# Problem details
Gather every line below that contains the word "many" and copy each one out, treating uppercase and lowercase letters as different.

# The data

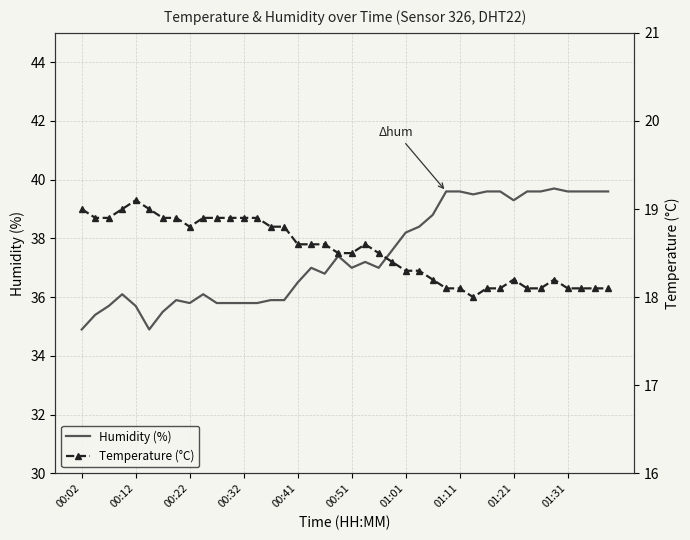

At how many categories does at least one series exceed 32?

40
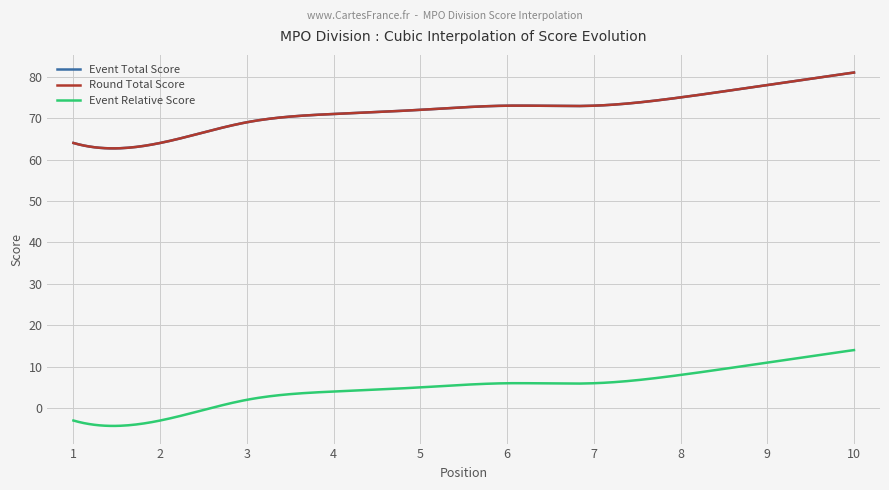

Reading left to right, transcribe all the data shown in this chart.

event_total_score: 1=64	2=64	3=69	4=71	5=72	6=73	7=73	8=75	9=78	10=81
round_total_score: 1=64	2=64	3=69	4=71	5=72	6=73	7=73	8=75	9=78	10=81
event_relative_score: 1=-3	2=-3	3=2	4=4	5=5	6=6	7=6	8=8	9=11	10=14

...

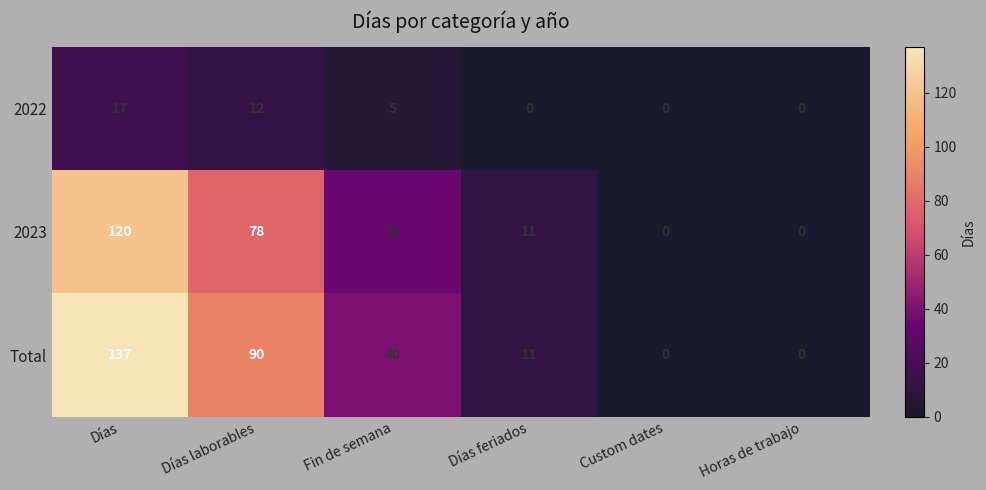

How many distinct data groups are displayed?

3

# Expected output
At how many categories does at least one series exceed 32?
How many distinct data groups are displayed?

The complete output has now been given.